YOUR ASSIGNMENT> Which lines in the records below contain the word "tail"? Return each of them.

RECORDS SHOWN>
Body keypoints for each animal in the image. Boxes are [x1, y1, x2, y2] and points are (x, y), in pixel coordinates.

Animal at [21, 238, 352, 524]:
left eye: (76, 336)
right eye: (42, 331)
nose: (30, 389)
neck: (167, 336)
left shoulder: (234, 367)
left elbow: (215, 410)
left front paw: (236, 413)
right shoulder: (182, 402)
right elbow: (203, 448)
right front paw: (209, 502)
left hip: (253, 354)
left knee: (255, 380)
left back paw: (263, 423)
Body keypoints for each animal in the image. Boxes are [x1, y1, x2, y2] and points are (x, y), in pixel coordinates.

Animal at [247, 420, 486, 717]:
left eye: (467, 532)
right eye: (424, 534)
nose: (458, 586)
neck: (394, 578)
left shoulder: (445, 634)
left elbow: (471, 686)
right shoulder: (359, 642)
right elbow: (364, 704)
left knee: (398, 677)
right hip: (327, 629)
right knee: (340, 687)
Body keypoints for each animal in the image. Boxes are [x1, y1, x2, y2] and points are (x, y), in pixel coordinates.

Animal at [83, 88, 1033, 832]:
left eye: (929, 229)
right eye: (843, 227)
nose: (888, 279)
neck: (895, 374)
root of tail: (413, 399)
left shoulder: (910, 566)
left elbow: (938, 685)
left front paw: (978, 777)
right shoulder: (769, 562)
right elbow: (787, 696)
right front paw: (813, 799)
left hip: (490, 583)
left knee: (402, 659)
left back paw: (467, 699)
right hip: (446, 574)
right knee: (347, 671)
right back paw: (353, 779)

...

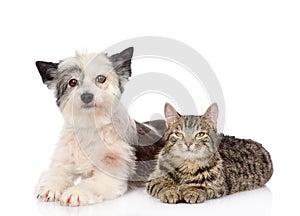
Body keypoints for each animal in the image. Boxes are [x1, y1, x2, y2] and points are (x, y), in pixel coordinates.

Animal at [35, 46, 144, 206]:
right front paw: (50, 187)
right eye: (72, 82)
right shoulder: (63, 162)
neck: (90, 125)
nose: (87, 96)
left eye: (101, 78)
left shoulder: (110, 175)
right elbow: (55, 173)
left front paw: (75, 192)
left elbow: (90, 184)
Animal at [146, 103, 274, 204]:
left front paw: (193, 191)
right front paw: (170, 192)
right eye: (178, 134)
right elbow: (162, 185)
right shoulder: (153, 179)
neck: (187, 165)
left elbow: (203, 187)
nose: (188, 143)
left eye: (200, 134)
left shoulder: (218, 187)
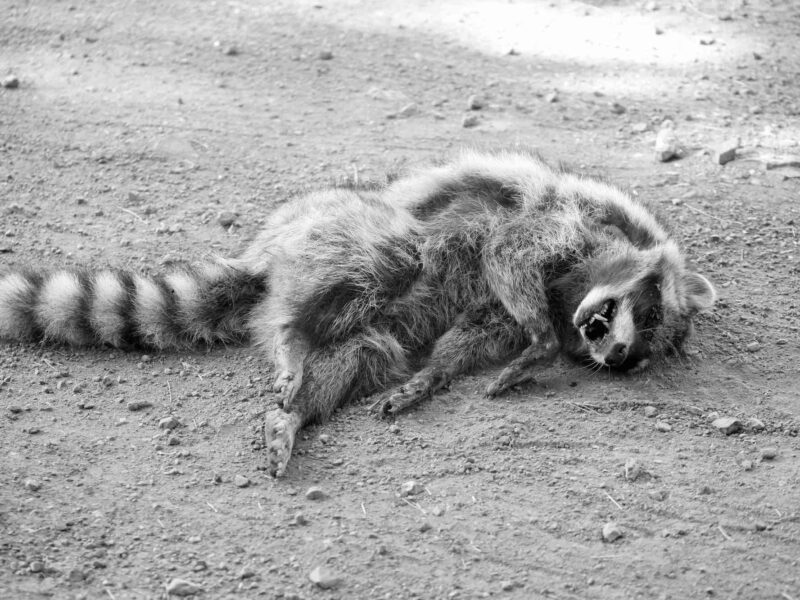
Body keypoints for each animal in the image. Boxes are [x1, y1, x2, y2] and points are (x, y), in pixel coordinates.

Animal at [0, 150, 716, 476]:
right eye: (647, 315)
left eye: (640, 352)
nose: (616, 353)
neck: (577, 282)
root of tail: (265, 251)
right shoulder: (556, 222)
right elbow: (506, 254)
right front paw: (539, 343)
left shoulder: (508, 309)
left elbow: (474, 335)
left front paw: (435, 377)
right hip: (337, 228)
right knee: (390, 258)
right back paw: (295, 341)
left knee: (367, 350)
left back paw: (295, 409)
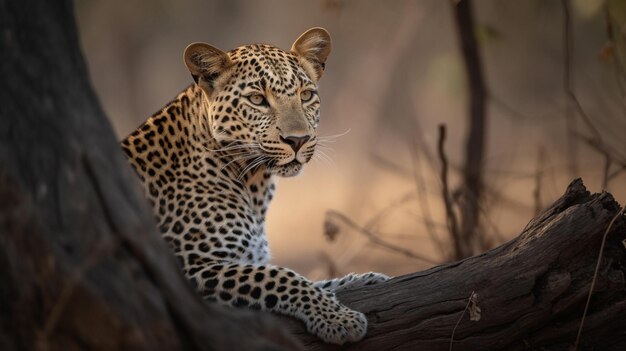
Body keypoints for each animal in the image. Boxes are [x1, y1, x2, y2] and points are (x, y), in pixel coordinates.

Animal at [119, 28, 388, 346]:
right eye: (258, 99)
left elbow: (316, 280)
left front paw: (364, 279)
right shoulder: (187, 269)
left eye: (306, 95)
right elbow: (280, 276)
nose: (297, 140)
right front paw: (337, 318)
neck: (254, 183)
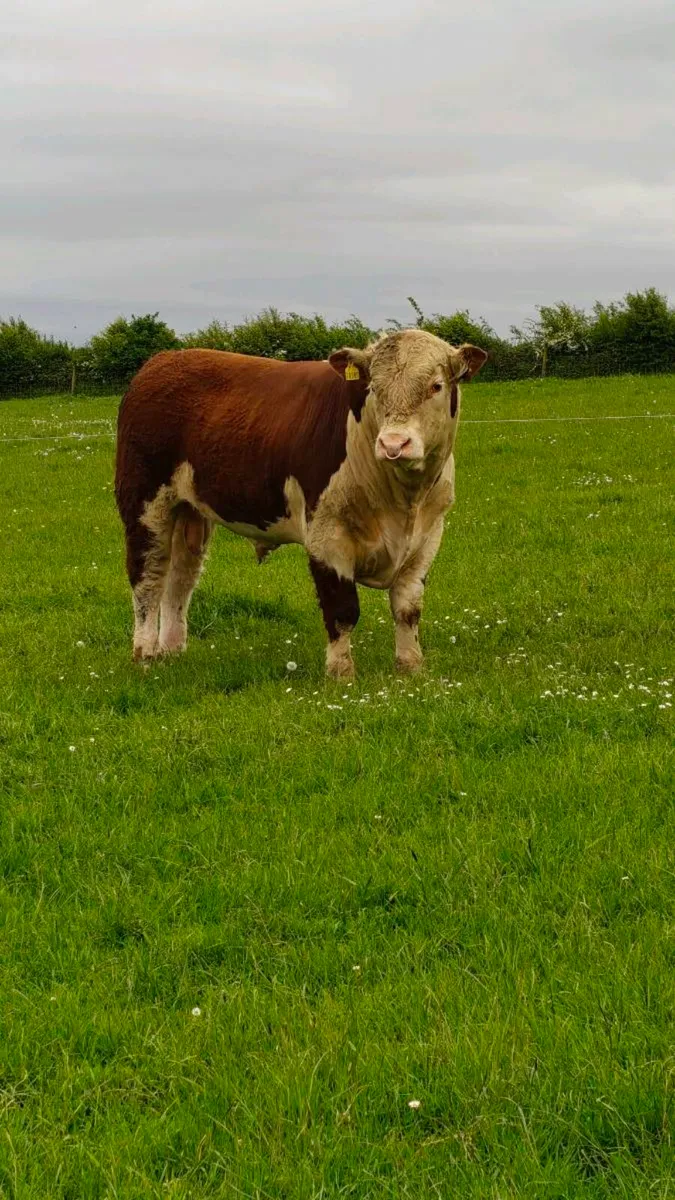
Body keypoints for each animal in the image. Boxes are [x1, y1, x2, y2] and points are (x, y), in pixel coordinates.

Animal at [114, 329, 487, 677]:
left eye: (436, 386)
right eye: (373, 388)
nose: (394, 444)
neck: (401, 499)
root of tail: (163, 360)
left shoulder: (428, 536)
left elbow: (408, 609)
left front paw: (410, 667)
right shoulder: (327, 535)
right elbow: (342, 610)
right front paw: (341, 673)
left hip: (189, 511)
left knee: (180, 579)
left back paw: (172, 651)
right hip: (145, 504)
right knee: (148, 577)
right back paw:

--

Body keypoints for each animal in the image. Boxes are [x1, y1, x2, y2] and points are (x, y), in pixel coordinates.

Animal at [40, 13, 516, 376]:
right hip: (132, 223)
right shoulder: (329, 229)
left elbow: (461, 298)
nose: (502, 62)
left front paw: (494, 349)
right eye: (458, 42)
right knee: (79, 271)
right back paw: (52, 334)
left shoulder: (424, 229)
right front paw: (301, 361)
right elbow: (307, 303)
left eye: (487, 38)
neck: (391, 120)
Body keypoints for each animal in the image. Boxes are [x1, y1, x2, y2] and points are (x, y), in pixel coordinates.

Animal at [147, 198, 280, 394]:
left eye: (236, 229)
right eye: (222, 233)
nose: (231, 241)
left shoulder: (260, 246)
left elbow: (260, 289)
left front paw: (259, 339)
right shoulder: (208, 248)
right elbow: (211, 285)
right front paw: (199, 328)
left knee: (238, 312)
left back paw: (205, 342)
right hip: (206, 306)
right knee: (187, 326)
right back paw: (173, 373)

SOLUTION TO THIS PROBLEM>
root of tail: (413, 399)
root of tail: (265, 251)
root of tail: (163, 360)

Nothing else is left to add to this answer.